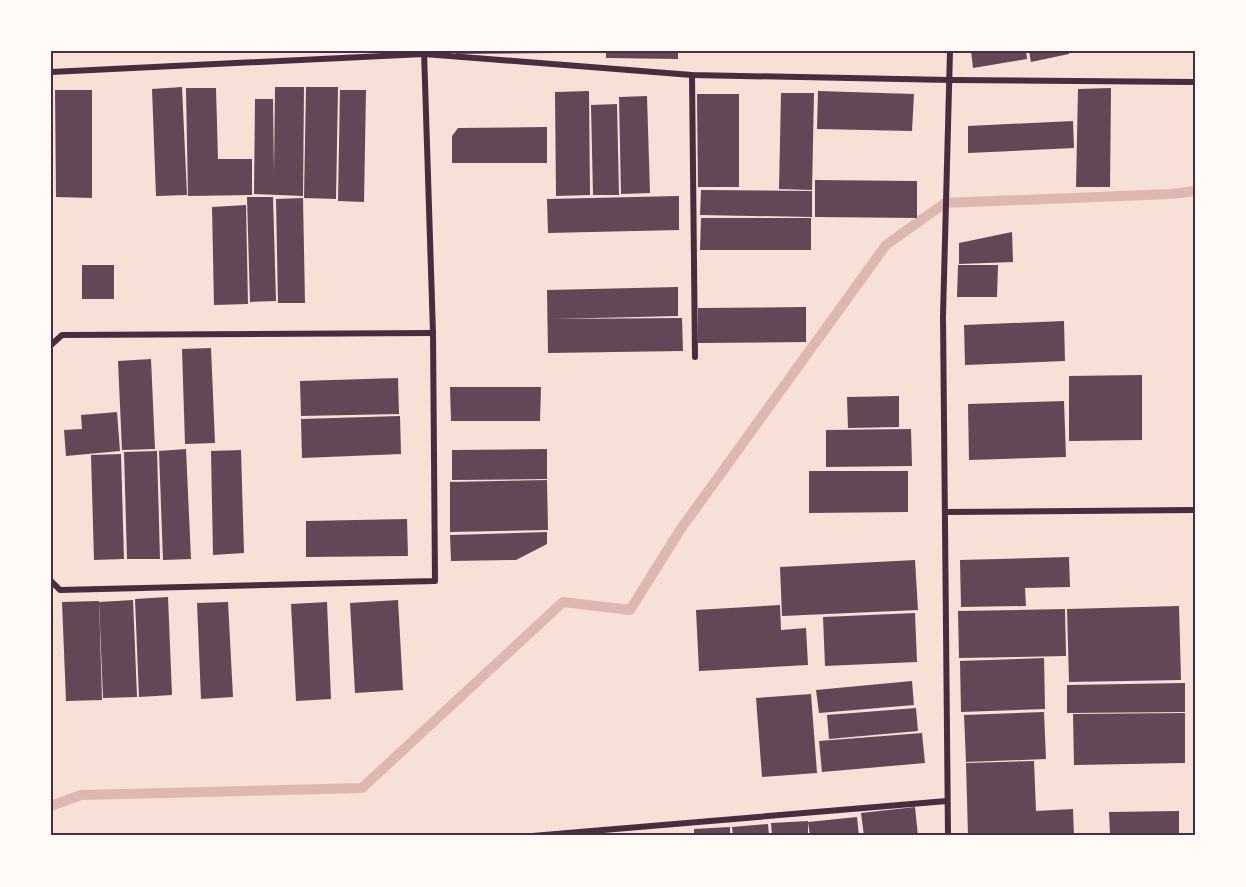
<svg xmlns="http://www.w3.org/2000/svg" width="1246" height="887" font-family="'IBM Plex Sans',sans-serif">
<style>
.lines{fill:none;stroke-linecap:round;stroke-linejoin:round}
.stream{stroke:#dcb8b0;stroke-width:10}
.building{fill:#644757}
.minor{stroke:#4a2c40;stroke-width:6}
.neatline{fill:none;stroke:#4a2c40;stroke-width:2}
</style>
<rect width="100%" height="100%" fill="#f7e1d7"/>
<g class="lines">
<polyline class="stream" points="51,806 81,795 362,788 563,602 630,610 680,530 886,245 945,203 1171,194 1195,191"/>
</g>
<g class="building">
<polygon points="456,51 554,51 554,53 456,54"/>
<polygon points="606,51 678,51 678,59 606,58"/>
<polygon points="971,51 1026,51 1027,59 973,68"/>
<polygon points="1029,51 1069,51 1069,54 1031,62"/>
<polygon points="182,87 187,195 156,196 152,89"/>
<polygon points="275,87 304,87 303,196 254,194 255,99 273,99 274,173"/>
<polygon points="306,87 338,87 336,199 304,198"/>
<polygon points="186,88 216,88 218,159 252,159 252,195 188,196"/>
<polygon points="1111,88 1110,187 1076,187 1078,89"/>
<polygon points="55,90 92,90 92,198 56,197"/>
<polygon points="340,90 366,90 364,202 338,201"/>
<polygon points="589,91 590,195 556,196 555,92"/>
<polygon points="818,91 914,94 912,131 817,129"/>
<polygon points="781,93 814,93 812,190 779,189"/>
<polygon points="697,94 739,94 739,187 698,187"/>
<polygon points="647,96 650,193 621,194 619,97"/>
<polygon points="617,104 619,195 593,195 591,105"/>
<polygon points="1073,121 1074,148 968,153 968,126"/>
<polygon points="547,127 547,163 452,163 452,136 458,128"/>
<polygon points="815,180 917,181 917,218 815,217"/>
<polygon points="701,190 812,191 812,217 700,215"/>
<polygon points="679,196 679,230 548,233 547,199"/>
<polygon points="247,197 273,197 276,301 250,302"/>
<polygon points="303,198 305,303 278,303 276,199"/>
<polygon points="246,205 248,304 214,305 212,207"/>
<polygon points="701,218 811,218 811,250 700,250"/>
<polygon points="1012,232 1013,262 959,264 959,243"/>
<rect x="82" y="265" width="32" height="34"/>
<polygon points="958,265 998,265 997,297 957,297"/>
<polygon points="678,287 678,316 554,319 682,318 683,351 548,353 547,290"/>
<polygon points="806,307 806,342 698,343 698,308"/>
<polygon points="1064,321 1065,361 965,365 964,325"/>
<polygon points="211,348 215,443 185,444 182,349"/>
<polygon points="151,359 155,449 122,450 118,361"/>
<polygon points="1142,375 1142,440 1069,441 1069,376"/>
<polygon points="398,378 399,414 301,416 300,381"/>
<polygon points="450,387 541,387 540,421 451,421"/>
<polygon points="899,396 899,427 848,428 847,397"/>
<polygon points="1064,401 1066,457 969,460 968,404"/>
<polygon points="117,412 120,451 66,456 64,430 82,429 81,415"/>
<polygon points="400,416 401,454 302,458 301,419"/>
<polygon points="911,429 912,466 826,467 826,430"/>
<polygon points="186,449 191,559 163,560 159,451"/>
<polygon points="547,449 547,479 452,480 452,450"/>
<polygon points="241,450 244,553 213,555 211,451"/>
<polygon points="157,451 160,559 127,559 124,452"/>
<polygon points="121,454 124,559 94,560 91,455"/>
<polygon points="809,471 908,471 908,512 809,513"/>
<polygon points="547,480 548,530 450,532 450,482"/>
<polygon points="407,519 408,556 306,557 306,521"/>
<polygon points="547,532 547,544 516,560 451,561 450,535"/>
<polygon points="1069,557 1070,587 1025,588 1026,606 961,607 960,560"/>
<polygon points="915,560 918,610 782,616 780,567"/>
<polygon points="168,597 172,695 139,697 135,599"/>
<polygon points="133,600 137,697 103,698 99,602"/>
<polygon points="398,600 403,690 355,693 350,603"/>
<polygon points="99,601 102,700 66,701 62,602"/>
<polygon points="228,602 233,697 201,699 197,603"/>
<polygon points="327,602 331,699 296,701 291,604"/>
<polygon points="780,605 781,630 806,628 808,665 699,671 696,610"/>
<polygon points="1179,606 1181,680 1069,682 1067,609"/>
<polygon points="1065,609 1066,656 959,658 958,611"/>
<polygon points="915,613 917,662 825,666 823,617"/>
<polygon points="1044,658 1045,709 961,712 960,661"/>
<polygon points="912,681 914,705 819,713 816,690"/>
<polygon points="1185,683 1185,712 1067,713 1067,685"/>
<polygon points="811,694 817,773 762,777 756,698"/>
<polygon points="916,708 918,731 829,739 827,715"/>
<polygon points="1044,712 1046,759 966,762 964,715"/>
<polygon points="1185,713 1185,763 1074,765 1073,714"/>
<polygon points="922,733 925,763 822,772 819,741"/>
<polygon points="1034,761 1036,811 1073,809 1074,836 968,836 966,763"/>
<polygon points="915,807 918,836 864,836 861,813"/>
<polygon points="1179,811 1179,835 1110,835 1109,812"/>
<polygon points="857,817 859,836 810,836 808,822"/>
<polygon points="808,821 808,836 772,836 771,823"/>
<polygon points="768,824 769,836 733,836 732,827"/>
<polygon points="730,827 730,836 694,836 694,829"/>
</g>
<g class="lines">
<g class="minor">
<polyline points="51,72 424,54 692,75 950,80 1195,82"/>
<polyline points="692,75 695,357"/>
<polyline points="51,345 62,335 433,333"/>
<polyline points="945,512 1195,510"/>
<polyline points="51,581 60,590 435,581 433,333 424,51"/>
<polyline points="532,836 947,801"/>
<polyline points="948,836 943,316 950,51"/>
</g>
</g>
<rect width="1246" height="887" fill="none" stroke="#fffaf5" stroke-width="105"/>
<rect x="52" y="52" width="1142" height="782" class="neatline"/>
</svg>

•••

Set down the whole listing word for word, omitting the pictures.

* Solution for this exercise:
<svg xmlns="http://www.w3.org/2000/svg" width="1246" height="887" font-family="'IBM Plex Sans',sans-serif">
<style>
.lines{fill:none;stroke-linecap:round;stroke-linejoin:round}
.stream{stroke:#dcb8b0;stroke-width:10}
.building{fill:#644757}
.minor{stroke:#4a2c40;stroke-width:6}
.neatline{fill:none;stroke:#4a2c40;stroke-width:2}
</style>
<rect width="100%" height="100%" fill="#f7e1d7"/>
<g class="lines">
<polyline class="stream" points="51,806 81,795 362,788 563,602 630,610 680,530 886,245 945,203 1171,194 1195,191"/>
</g>
<g class="building">
<polygon points="456,51 554,51 554,53 456,54"/>
<polygon points="606,51 678,51 678,59 606,58"/>
<polygon points="971,51 1026,51 1027,59 973,68"/>
<polygon points="1029,51 1069,51 1069,54 1031,62"/>
<polygon points="182,87 187,195 156,196 152,89"/>
<polygon points="275,87 304,87 303,196 254,194 255,99 273,99 274,173"/>
<polygon points="306,87 338,87 336,199 304,198"/>
<polygon points="186,88 216,88 218,159 252,159 252,195 188,196"/>
<polygon points="1111,88 1110,187 1076,187 1078,89"/>
<polygon points="55,90 92,90 92,198 56,197"/>
<polygon points="340,90 366,90 364,202 338,201"/>
<polygon points="589,91 590,195 556,196 555,92"/>
<polygon points="818,91 914,94 912,131 817,129"/>
<polygon points="781,93 814,93 812,190 779,189"/>
<polygon points="697,94 739,94 739,187 698,187"/>
<polygon points="647,96 650,193 621,194 619,97"/>
<polygon points="617,104 619,195 593,195 591,105"/>
<polygon points="1073,121 1074,148 968,153 968,126"/>
<polygon points="547,127 547,163 452,163 452,136 458,128"/>
<polygon points="815,180 917,181 917,218 815,217"/>
<polygon points="701,190 812,191 812,217 700,215"/>
<polygon points="679,196 679,230 548,233 547,199"/>
<polygon points="247,197 273,197 276,301 250,302"/>
<polygon points="303,198 305,303 278,303 276,199"/>
<polygon points="246,205 248,304 214,305 212,207"/>
<polygon points="701,218 811,218 811,250 700,250"/>
<polygon points="1012,232 1013,262 959,264 959,243"/>
<rect x="82" y="265" width="32" height="34"/>
<polygon points="958,265 998,265 997,297 957,297"/>
<polygon points="678,287 678,316 554,319 682,318 683,351 548,353 547,290"/>
<polygon points="806,307 806,342 698,343 698,308"/>
<polygon points="1064,321 1065,361 965,365 964,325"/>
<polygon points="211,348 215,443 185,444 182,349"/>
<polygon points="151,359 155,449 122,450 118,361"/>
<polygon points="1142,375 1142,440 1069,441 1069,376"/>
<polygon points="398,378 399,414 301,416 300,381"/>
<polygon points="450,387 541,387 540,421 451,421"/>
<polygon points="899,396 899,427 848,428 847,397"/>
<polygon points="1064,401 1066,457 969,460 968,404"/>
<polygon points="117,412 120,451 66,456 64,430 82,429 81,415"/>
<polygon points="400,416 401,454 302,458 301,419"/>
<polygon points="911,429 912,466 826,467 826,430"/>
<polygon points="186,449 191,559 163,560 159,451"/>
<polygon points="547,449 547,479 452,480 452,450"/>
<polygon points="241,450 244,553 213,555 211,451"/>
<polygon points="157,451 160,559 127,559 124,452"/>
<polygon points="121,454 124,559 94,560 91,455"/>
<polygon points="809,471 908,471 908,512 809,513"/>
<polygon points="547,480 548,530 450,532 450,482"/>
<polygon points="407,519 408,556 306,557 306,521"/>
<polygon points="547,532 547,544 516,560 451,561 450,535"/>
<polygon points="1069,557 1070,587 1025,588 1026,606 961,607 960,560"/>
<polygon points="915,560 918,610 782,616 780,567"/>
<polygon points="168,597 172,695 139,697 135,599"/>
<polygon points="133,600 137,697 103,698 99,602"/>
<polygon points="398,600 403,690 355,693 350,603"/>
<polygon points="99,601 102,700 66,701 62,602"/>
<polygon points="228,602 233,697 201,699 197,603"/>
<polygon points="327,602 331,699 296,701 291,604"/>
<polygon points="780,605 781,630 806,628 808,665 699,671 696,610"/>
<polygon points="1179,606 1181,680 1069,682 1067,609"/>
<polygon points="1065,609 1066,656 959,658 958,611"/>
<polygon points="915,613 917,662 825,666 823,617"/>
<polygon points="1044,658 1045,709 961,712 960,661"/>
<polygon points="912,681 914,705 819,713 816,690"/>
<polygon points="1185,683 1185,712 1067,713 1067,685"/>
<polygon points="811,694 817,773 762,777 756,698"/>
<polygon points="916,708 918,731 829,739 827,715"/>
<polygon points="1044,712 1046,759 966,762 964,715"/>
<polygon points="1185,713 1185,763 1074,765 1073,714"/>
<polygon points="922,733 925,763 822,772 819,741"/>
<polygon points="1034,761 1036,811 1073,809 1074,836 968,836 966,763"/>
<polygon points="915,807 918,836 864,836 861,813"/>
<polygon points="1179,811 1179,835 1110,835 1109,812"/>
<polygon points="857,817 859,836 810,836 808,822"/>
<polygon points="808,821 808,836 772,836 771,823"/>
<polygon points="768,824 769,836 733,836 732,827"/>
<polygon points="730,827 730,836 694,836 694,829"/>
</g>
<g class="lines">
<g class="minor">
<polyline points="51,72 424,54 692,75 950,80 1195,82"/>
<polyline points="692,75 695,357"/>
<polyline points="51,345 62,335 433,333"/>
<polyline points="945,512 1195,510"/>
<polyline points="51,581 60,590 435,581 433,333 424,51"/>
<polyline points="532,836 947,801"/>
<polyline points="948,836 943,316 950,51"/>
</g>
</g>
<rect width="1246" height="887" fill="none" stroke="#fffaf5" stroke-width="105"/>
<rect x="52" y="52" width="1142" height="782" class="neatline"/>
</svg>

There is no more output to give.